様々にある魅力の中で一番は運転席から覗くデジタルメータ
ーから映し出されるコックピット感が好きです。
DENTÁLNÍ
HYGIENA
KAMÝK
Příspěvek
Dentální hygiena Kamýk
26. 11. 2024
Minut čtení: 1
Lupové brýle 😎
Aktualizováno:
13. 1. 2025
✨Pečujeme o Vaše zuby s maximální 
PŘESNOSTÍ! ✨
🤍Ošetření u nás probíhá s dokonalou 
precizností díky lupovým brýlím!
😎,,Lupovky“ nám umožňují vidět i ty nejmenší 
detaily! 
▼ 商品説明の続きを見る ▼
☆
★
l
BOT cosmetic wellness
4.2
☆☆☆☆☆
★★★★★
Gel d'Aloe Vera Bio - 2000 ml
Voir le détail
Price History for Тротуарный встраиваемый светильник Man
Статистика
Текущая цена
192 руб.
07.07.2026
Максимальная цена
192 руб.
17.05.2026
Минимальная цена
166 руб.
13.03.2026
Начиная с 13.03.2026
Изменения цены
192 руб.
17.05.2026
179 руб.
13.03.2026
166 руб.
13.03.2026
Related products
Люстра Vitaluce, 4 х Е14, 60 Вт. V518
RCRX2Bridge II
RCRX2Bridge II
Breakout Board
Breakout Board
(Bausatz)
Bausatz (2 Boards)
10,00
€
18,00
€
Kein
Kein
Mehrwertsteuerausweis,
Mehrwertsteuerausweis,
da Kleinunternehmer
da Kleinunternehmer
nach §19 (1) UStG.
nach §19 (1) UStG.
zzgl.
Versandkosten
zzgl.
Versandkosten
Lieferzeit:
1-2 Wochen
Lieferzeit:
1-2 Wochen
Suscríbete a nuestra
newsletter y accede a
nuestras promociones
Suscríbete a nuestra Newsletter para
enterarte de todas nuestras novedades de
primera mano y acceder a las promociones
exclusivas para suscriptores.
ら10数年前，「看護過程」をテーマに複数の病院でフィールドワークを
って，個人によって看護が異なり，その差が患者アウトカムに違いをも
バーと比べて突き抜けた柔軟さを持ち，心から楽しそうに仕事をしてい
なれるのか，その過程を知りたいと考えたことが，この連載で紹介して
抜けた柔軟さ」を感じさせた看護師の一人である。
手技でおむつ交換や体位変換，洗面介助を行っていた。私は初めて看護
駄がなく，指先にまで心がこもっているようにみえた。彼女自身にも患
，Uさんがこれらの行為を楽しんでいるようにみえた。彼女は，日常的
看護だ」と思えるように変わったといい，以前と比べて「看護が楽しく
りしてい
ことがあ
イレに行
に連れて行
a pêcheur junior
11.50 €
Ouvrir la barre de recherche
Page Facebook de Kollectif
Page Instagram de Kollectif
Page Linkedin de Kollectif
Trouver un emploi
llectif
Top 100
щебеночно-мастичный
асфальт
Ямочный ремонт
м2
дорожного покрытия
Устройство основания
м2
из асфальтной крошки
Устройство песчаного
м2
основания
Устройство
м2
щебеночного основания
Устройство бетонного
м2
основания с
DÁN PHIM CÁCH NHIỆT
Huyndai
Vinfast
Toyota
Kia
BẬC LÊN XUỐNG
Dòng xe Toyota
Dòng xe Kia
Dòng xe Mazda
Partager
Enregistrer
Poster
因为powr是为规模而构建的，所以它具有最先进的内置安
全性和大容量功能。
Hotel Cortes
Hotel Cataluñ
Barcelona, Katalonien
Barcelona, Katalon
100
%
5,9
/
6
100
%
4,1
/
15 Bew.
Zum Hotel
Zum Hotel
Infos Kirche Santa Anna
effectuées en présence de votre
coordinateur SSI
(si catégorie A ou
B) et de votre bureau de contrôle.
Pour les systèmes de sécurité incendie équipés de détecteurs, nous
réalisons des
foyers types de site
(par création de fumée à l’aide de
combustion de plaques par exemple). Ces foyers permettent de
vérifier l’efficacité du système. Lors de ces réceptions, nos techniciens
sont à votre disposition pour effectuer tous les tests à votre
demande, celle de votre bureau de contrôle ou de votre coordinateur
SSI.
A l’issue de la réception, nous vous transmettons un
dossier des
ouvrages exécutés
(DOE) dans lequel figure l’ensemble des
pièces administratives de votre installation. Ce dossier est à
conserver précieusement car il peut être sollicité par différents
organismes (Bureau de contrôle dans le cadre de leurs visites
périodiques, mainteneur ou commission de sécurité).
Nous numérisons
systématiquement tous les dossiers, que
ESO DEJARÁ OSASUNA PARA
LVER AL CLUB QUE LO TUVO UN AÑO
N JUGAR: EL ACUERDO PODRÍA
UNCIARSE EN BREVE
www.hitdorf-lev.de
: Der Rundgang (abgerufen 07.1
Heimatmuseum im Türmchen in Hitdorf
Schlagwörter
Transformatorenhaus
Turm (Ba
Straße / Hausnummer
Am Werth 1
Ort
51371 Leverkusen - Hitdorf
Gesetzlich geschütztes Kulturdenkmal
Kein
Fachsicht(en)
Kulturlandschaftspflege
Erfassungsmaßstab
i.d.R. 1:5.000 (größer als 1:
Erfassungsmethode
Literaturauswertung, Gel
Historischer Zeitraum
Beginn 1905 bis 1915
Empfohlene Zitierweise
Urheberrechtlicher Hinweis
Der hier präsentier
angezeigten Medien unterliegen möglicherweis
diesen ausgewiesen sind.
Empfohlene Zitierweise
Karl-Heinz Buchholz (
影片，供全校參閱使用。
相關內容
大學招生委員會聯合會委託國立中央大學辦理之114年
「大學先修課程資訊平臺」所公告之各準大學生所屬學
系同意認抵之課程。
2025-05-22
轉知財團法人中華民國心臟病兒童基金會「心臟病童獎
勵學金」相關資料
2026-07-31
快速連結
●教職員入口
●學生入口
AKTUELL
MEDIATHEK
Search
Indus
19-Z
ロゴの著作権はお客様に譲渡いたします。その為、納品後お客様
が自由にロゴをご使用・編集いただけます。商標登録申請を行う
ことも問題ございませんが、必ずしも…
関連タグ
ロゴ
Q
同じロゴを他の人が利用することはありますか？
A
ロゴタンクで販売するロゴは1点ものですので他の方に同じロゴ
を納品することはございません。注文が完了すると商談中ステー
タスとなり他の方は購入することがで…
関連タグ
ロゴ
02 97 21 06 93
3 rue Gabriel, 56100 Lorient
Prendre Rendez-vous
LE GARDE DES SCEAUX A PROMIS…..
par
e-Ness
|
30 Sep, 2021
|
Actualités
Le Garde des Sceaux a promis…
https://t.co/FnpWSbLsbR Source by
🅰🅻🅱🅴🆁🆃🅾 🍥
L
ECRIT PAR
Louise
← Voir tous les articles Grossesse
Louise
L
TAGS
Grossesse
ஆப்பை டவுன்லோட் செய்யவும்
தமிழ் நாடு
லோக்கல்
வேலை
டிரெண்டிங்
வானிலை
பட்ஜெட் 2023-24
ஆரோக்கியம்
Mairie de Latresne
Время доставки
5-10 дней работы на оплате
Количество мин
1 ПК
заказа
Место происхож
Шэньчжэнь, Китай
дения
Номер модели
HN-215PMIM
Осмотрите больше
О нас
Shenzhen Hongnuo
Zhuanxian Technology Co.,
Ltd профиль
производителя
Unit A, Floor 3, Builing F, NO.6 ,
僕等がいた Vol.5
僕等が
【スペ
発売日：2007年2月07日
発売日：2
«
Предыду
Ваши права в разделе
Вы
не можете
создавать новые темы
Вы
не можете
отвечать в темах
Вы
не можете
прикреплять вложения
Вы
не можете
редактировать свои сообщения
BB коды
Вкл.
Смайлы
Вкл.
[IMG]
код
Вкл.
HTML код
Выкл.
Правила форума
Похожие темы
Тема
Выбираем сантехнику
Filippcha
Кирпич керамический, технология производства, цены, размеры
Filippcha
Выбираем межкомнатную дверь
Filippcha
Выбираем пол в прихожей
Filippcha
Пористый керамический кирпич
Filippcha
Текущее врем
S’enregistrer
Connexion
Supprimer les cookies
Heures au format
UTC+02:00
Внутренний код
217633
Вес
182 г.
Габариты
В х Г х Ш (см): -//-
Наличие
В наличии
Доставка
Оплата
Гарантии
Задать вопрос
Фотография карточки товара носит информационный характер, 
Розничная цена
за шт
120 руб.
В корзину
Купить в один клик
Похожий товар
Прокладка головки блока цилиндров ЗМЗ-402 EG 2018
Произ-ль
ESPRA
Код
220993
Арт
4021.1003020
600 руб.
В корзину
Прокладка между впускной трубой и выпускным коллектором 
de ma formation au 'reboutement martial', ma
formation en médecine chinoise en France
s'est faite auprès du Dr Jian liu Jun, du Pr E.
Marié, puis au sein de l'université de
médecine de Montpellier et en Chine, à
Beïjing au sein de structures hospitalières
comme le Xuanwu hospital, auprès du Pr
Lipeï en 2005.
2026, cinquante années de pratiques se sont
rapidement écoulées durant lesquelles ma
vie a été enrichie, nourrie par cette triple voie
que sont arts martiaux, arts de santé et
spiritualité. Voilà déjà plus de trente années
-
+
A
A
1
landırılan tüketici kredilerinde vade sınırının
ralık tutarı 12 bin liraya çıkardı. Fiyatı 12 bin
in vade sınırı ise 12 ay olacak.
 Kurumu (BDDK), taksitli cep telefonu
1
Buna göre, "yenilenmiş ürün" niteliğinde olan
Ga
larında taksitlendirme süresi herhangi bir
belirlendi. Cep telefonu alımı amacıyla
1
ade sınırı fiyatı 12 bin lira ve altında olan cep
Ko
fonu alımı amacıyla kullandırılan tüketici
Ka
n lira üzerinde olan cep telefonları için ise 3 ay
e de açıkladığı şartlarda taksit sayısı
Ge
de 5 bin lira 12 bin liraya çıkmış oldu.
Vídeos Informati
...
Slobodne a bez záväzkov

Requirement ::
Copy the rows word for word, from the very first line through the line that contains "precizností díky lupovým brýlím!".

Your solution ::
様々にある魅力の中で一番は運転席から覗くデジタルメータ
ーから映し出されるコックピット感が好きです。
DENTÁLNÍ
HYGIENA
KAMÝK
Příspěvek
Dentální hygiena Kamýk
26. 11. 2024
Minut čtení: 1
Lupové brýle 😎
Aktualizováno:
13. 1. 2025
✨Pečujeme o Vaše zuby s maximální 
PŘESNOSTÍ! ✨
🤍Ošetření u nás probíhá s dokonalou 
precizností díky lupovým brýlím!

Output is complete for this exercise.